*** Opening READING PASSAGE ***
# POKEMON HOMEBREW!!!!!



## Anti (Jan 15, 2008)

HELLO ALL!!! i recently joined gbatemp forums, and i want to make a suggestion to the homebrew makers. Now as you probably guessed i am suggesting making a pokemon game (for nds) featuring all regions. I thouhgt it scould have every separate pokemon (by region) and then the trade-only pokemon on a separate island which you can only access by ticket after catching all other pokemon. ALL those in favor of this POST FOR IT!!!


----------



## Linkiboy (Jan 15, 2008)

Gee, if it took a team of 50 highly trained Japanese developers to make Pokemon Diamond in a year, do you really think anyone will undertake this project?

And do you really think Nintendo will allow a Pokemon homebrew superior to the originals?


----------



## moozxy (Jan 15, 2008)

Ok! I'll do it! Can't be too hard right?










Oh wait... Shoot! My mum's calling me down for dinner.. Sorry dude, maybe next time..


----------



## Brainy142 (Jan 15, 2008)

sweet... I can beta test when it's ready... just don't break my ds with how sweetness this could be


----------



## Akoji (Jan 15, 2008)

Are you a troll or something? damn, seriously, im getting pissed off at topics like this and those who request translation out of the blue. It nothing easy and it takes a long time. It's something you take and not something you ask for.


----------



## Jaejae (Jan 15, 2008)

facepalm.jpg
Fuck, ignorance enrages me.


----------



## dice (Jan 15, 2008)

QUOTE(Anti @ Jan 15 2008 said:


> HELLO ALL!!! i recently joined gbatemp forums, and i want to make a suggestion to the homebrew makers. Now as you probably guessed i am suggesting making a pokemon game (for nds) featuring all regions. I thouhgt it scould have every separate pokemon (by region) and then the trade-only pokemon on a separate island which you can only access by ticket after catching all other pokemon. ALL those in favor of this POST FOR IT!!!



Your request has been noted


----------



## Beware (Jan 15, 2008)

This thread is full of phail.
*** Closing READING PASSAGE ***
- EXERCISE REQUIREMENTS -
A – Answer these from the Pokemon homebrew thread:
(i) What system does Anti want the game made for?
(ii) How many developers does Linkiboy say made Pokemon Diamond, and in how long?
(iii) What reason does moozxy give for dropping the project?
B – Retype the stretch of the Pokemon homebrew thread that begins at the words "## Akoji (Jan" and stops after "Jaejae (Jan 15, 2008)".
C – Write what comes next in the Pokemon homebrew thread, picking up after the post by Beware.
The entries are not needed for anything here.
*** Opening STORED DATA ***
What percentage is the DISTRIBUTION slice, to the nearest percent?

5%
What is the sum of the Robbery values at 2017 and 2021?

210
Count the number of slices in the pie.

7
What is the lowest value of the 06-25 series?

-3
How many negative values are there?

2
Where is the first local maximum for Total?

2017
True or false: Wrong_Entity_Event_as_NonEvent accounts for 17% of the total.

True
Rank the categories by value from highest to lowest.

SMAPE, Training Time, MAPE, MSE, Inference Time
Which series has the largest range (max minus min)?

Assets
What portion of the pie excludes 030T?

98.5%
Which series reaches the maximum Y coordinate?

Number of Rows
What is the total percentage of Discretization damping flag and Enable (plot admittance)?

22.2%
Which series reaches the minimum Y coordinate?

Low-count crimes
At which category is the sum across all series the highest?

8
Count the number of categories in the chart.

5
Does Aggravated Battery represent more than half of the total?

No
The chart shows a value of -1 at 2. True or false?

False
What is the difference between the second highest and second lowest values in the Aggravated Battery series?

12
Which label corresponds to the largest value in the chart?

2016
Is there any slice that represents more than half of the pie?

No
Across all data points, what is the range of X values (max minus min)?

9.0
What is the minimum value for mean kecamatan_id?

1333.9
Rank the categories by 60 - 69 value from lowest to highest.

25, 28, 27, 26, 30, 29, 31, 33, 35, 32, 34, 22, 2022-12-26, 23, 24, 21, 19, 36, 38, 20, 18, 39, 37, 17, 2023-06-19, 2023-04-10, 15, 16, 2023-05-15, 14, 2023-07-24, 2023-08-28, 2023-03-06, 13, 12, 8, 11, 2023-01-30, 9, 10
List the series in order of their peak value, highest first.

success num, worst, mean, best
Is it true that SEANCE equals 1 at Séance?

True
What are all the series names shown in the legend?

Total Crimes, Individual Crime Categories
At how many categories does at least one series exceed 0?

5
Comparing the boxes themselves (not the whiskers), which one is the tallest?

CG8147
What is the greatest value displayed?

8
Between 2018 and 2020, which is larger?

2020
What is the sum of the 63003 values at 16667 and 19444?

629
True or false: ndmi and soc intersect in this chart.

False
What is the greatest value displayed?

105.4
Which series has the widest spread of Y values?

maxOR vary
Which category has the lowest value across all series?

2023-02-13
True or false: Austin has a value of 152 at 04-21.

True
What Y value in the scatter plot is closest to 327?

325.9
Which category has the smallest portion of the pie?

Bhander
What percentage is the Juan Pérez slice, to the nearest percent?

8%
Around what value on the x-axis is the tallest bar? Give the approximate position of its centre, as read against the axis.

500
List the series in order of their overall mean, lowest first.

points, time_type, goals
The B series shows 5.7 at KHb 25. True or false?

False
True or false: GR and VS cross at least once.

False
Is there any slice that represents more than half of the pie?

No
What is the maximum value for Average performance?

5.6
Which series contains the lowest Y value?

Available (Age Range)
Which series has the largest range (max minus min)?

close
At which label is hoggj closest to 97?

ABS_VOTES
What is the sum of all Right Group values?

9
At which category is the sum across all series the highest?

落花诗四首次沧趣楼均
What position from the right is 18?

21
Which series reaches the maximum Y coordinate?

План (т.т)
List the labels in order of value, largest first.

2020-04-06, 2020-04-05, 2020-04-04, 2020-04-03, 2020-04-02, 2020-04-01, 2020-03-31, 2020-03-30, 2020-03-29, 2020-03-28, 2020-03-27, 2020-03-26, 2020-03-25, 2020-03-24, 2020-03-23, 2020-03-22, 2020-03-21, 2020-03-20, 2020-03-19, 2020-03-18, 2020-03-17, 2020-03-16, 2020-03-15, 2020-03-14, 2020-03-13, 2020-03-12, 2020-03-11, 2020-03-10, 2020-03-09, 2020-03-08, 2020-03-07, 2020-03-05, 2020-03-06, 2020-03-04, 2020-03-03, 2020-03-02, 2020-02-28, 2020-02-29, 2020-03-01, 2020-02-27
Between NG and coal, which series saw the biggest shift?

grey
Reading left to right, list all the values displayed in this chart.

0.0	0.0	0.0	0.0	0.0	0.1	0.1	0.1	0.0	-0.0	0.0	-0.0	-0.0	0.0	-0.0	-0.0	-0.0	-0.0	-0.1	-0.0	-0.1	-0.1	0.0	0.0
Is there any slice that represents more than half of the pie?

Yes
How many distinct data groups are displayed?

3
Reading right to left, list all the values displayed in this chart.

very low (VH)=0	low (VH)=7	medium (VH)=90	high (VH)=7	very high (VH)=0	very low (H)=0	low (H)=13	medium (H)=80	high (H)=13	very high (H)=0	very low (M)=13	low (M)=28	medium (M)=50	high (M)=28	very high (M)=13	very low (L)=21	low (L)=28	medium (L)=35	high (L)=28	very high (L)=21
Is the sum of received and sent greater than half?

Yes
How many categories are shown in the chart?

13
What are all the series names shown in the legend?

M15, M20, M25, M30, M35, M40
*** Closing STORED DATA ***
- EXERCISE RESPONSES -
A –
(i) The NDS.
(ii) 50 highly trained Japanese developers, in a year.
(iii) moozxy's mum is calling moozxy down for dinner.

B –
## Akoji (Jan 15, 2008)

Are you a troll or something? damn, seriously, im getting pissed off at topics like this and those who request translation out of the blue. It nothing easy and it takes a long time. It's something you take and not something you ask for.


----------



## Jaejae (Jan 15, 2008)

C –
Didn't you think a ton have people had already tried/attempted that?  Go learn C++ and *do* it.  You don't ask that.  Like Linki already said, it took a team of 50+ highly specialized programmers to create Diamond/Pearl in an entire year (probably more).  How do you expect a couple of hobbyist programmers to program all four generations into a single game?

I reiterate, MASSIVE PHAIL!


----------



## T-hug (Jan 15, 2008)

^--This--^


----------



## Shinji (Jan 15, 2008)

you have to give Anti some credit.  His first post on the forum, and he's diving right into the testing area material.  Bravo, good sir, but a little off base with posting it in the site suggestions. >_


----------



## Linkiboy (Jan 15, 2008)

QUOTE(Thug4L1f3 @ Jan 15 2008 said:


> ^--This--^


ADMINOWNED

Also Ace Gunowned.


----------



## Kingwad (Jan 15, 2008)

I made that homebrew in three weeks back in October, but as soon as I turned it on the water Pokemon and flying Pokemon (except Pidgey and Magicarp) started shuttling all the other Pokemon all over the place. They didn't want to stay in their regions. I tried making Pokeballs with region codes on them, so they could only catch Pokemon in particular regions, but the Rocket Pirates had that system beat in a week. Then the Pokemon from different regions started making up Urban Legendary Pokemon stories, and all the low level Pokemon were too scared to come out to fight, so all you could do was get slaughtered by high level ones as soon as you started. It was a big mess.

And THAT is why this idea doesn't work.


----------



## modshroom128 (Jan 15, 2008)

QUOTE(Anti @ Jan 15 2008 said:


> HELLO ALL!!! i recently joined gbatemp forums, and i want to make a suggestion to the homebrew makers. Now as you probably guessed i am suggesting making a pokemon game (for nds) featuring all regions. I thouhgt it scould have every separate pokemon (by region) and then the trade-only pokemon on a separate island which you can only access by ticket after catching all other pokemon. ALL those in favor of this POST FOR IT!!!


IM ON IT!


----------



## Retal (Jan 15, 2008)

BRB makin da hombroo, lol


----------



## Rabbi Nevins (Jan 15, 2008)

hey, that was a good idea, i decided to skip school and make that homebrew

Download


----------



## FrEEz902 (Jan 16, 2008)

QUOTE(Anti @ Jan 16 2008 said:


> HELLO ALL!!! i recently joined gbatemp forums, and i want to make a suggestion to the homebrew makers. Now as you probably guessed i am suggesting making a pokemon game (for nds) featuring all regions. I thouhgt it scould have every separate pokemon (by region) and then the trade-only pokemon on a separate island which you can only access by ticket after catching all other pokemon. ALL those in favor of this POST FOR IT!!!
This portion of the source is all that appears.